LD reminded employers that they should also:

  • Make a timely and realistic assessment of the need to require essential personnel to report for work at workplaces when a tropical cyclone or rainstorm warning is in effect;
  • Consider employee safety, including the ability for employees to travel to and from work or work from home in inclement weather when assessing essential staffing needs;
  • Requiring only absolutely essential personnel to report for work at the job site during inclement weather or when post-super typhoon “extreme conditions” exist taking into account the nature of the business, operational needs and l urgency of service, taking due account of manpower requirements, staffing and individual employee circumstances;
  • Keep the number of essential personnel in the workplace to a minimum;
  • Release employees from staged work or have them work from home as soon as possible when a Pre-No. 8 A special announcement is issued during working hours indicating further worsening of weather conditions;
  • These employees should be given priority for leaving:
    • Employees who have mobility issues (for example, pregnant employees or people with disabilities),
    • Employees who rely on transportation services that may be affected by inclement weather (for example, ferry services) to get to and from work, and
    • Those who work or live in remote areas (e.g. outer islands).

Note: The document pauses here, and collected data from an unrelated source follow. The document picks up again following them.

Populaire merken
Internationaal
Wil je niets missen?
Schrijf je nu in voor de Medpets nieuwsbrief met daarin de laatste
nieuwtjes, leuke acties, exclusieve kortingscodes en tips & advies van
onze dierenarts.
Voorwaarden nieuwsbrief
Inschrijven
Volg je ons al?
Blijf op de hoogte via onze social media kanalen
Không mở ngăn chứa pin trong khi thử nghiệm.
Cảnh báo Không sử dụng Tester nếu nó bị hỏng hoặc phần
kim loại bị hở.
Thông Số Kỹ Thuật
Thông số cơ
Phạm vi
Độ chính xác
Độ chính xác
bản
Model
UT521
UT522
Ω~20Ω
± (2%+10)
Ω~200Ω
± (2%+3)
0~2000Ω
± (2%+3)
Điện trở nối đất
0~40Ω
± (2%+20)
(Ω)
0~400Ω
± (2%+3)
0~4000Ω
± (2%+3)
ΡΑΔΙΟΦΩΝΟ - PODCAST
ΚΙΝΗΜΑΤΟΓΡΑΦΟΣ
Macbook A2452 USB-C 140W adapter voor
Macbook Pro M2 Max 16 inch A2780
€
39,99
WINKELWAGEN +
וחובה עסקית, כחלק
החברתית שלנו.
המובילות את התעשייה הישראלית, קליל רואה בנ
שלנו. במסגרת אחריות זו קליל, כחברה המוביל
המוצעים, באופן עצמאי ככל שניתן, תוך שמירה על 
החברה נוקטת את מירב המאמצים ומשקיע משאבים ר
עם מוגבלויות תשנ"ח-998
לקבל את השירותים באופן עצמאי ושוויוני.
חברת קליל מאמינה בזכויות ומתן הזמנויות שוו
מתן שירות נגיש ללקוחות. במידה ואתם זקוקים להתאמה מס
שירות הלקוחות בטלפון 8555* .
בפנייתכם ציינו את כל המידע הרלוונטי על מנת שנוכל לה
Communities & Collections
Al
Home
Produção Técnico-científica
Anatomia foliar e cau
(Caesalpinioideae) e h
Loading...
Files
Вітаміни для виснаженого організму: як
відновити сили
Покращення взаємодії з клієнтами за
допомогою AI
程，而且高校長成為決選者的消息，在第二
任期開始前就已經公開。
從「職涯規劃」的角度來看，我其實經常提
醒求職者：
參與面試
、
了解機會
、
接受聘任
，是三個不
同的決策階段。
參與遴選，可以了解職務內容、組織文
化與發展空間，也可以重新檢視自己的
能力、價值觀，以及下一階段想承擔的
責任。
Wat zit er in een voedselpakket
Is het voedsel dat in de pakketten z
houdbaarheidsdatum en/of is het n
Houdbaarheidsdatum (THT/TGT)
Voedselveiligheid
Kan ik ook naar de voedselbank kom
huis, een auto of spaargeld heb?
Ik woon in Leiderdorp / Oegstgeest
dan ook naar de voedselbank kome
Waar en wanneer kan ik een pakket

“In special situations, if it is necessary for employees to report for work at workplaces in adverse weather conditions, employers should discuss with them in advance the terms of service and emergency measures If public transportation services are suspended or restricted when the Tropical Cyclone Warning Signal is not .8 (T8) or higher is in effect, employers should provide safe transportation services for traveling employees. to and from workplaces, or grant them an additional travel allowance,” the spokesperson said.

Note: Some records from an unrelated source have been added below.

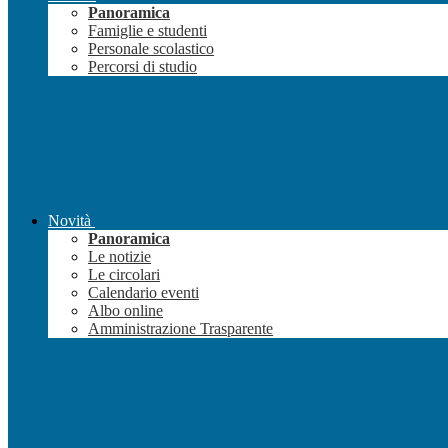
Panoramica
Famiglie e studenti
Personale scolastico
Percorsi di studio
Novità
Panoramica
Le notizie
Le circolari
Calendario eventi
Albo online
Amministrazione Trasparente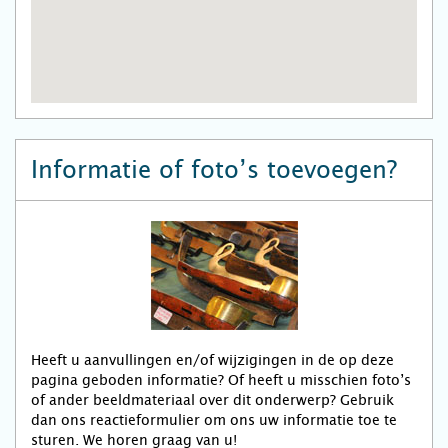
Informatie of foto’s toevoegen?
Heeft u aanvullingen en/of wijzigingen in de op deze
pagina geboden informatie? Of heeft u misschien foto’s
of ander beeldmateriaal over dit onderwerp? Gebruik
dan ons reactieformulier om ons uw informatie toe te
sturen. We horen graag van u!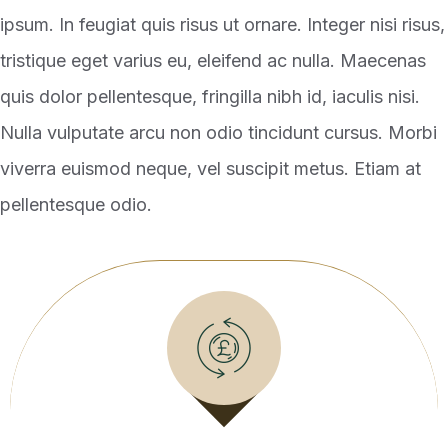
ipsum. In feugiat quis risus ut ornare. Integer nisi risus,
tristique eget varius eu, eleifend ac nulla. Maecenas
quis dolor pellentesque, fringilla nibh id, iaculis nisi.
Nulla vulputate arcu non odio tincidunt cursus. Morbi
viverra euismod neque, vel suscipit metus. Etiam at
pellentesque odio.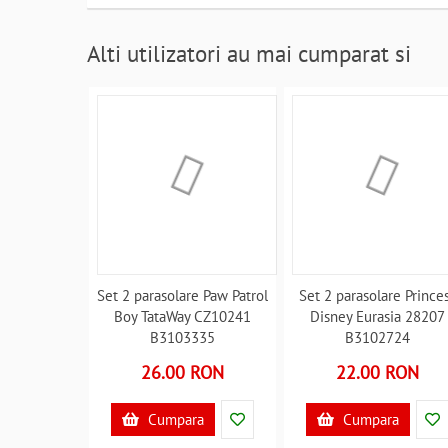
Alti utilizatori au mai cumparat si
Set 2 parasolare Paw Patrol
Set 2 parasolare Prince
Boy TataWay CZ10241
Disney Eurasia 28207
B3103335
B3102724
26.00 RON
22.00 RON
Cumpara
Cumpara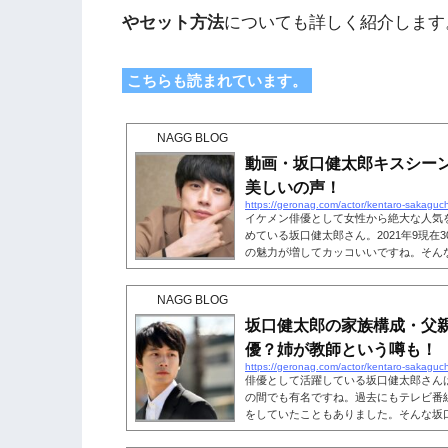
やセット方法
についても詳しく紹介します
こちらも読まれています。
NAGG BLOG
動画・坂口健太郎キスシー
美しいの声！
https://geronag.com/actor/kentaro-sakaguc
イケメン俳優として女性から絶大な人気
めている坂口健太郎さん。2021年9現在
の魅力が増してカッコいいですね。そん
した作品の中で、キスシーンを演じるこ
シーンということもあり、たびたびネッ
NAGG BLOG
そこで、坂口健太郎さんのキスシーンや
ましょう。こちらも読まれています。動
坂口健太郎の家族構成・父
め！早速ですが、坂口健太郎さんがこれ..
優？姉が教師という噂も！
https://geronag.com/actor/kentaro-sakaguc
俳優として活躍している坂口健太郎さん
の間でも有名ですね。過去にもテレビ番
をしていたこともありました。そんな坂
る人も多いのではないでしょうか。 噂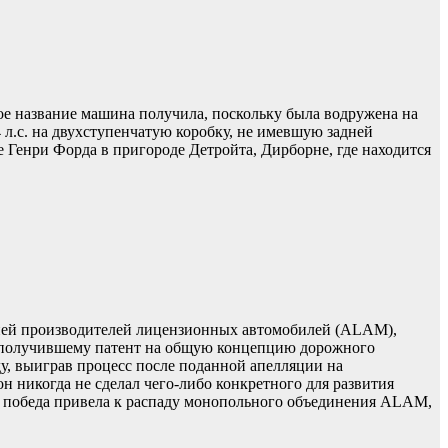
кое название машина получила, поскольку была водружена на
л.с. на двухступенчатую коробку, не имевшую задней
е Генри Форда в пригороде Детройта, Дирборне, где находится
цией производителей лицензионных автомобилей (ALAM),
да получившему патент на общую концепцию дорожного
ду, выиграв процесс после поданной апелляции на
н никогда не сделал чего-либо конкретного для развития
а победа привела к распаду монопольного объединения ALAM,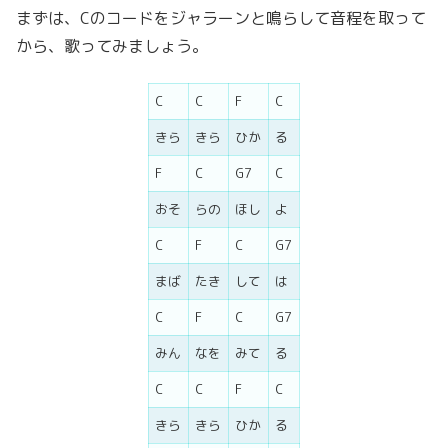
まずは、Cのコードをジャラーンと鳴らして音程を取って
から、歌ってみましょう。
C
C
F
C
きら
きら
ひか
る
F
C
G7
C
おそ
らの
ほし
よ
C
F
C
G7
まば
たき
して
は
C
F
C
G7
みん
なを
みて
る
C
C
F
C
きら
きら
ひか
る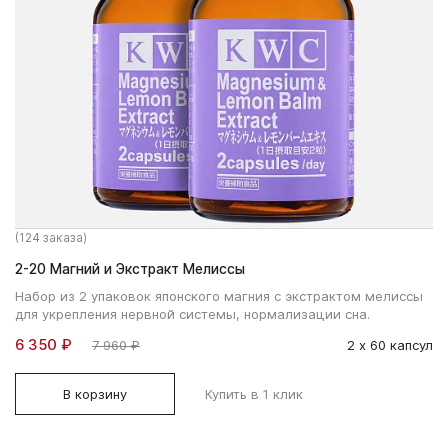
(124 заказа)
2-20 Магний и Экстракт Мелиссы
Набор из 2 упаковок японского магния с экстрактом мелиссы
для укрепления нервной системы, нормализации сна.
6 350 ₽
7 960 ₽
2 х 60 капсул
В корзину
Купить в 1 клик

“As typhoons and rainstorms are natural occurrences that cannot be avoided, for employees who are unable to report to work or return to work on time due to adverse weather conditions, employers will not shall not withhold their wages, good attendance bonuses or allowances without reason. Employers should inquire into the reasons and give due consideration to the exceptional circumstances of each case and should not penalize or dismiss the employee concerned unreasonably.”

Employers must comply with legal responsibilities and requirements under the Employment Ordinancethe Occupational Safety and Health Ordinancethe Ordinance on Factories and Industrial Enterprisesthe Employees Compensation Ordinance and the Minimum wage ordinance. Employers should also note that they have an obligation to provide and maintain a safe working environment for their employees under the Occupational Safety and Health Ordinance.

“While employees are required to work during typhoons and thunderstorms, employers should ensure workplace risks are reduced as much as possible,” the spokesperson said.

Under the Employees Compensation Ordinance, employers are required to pay compensation in the event of death or injury occurring when employees are traveling by a direct route from their home to their place of work, or from their work at their home after work, four hours before or after work hours of a day when T8 or greater or a red or black rain storm warning signal is in effect, or during the period (including any extended period) during which “extreme conditions” resulting from a super typhoon or other natural disaster of substantial magnitude exist as specified in an “extreme conditions” announcement.

For the main principles, the framework, the reference guidelines and information on the relevant work accommodation legislation, employers can refer to the “Code of practice in times of typhoons and torrential rains” edited by the LD.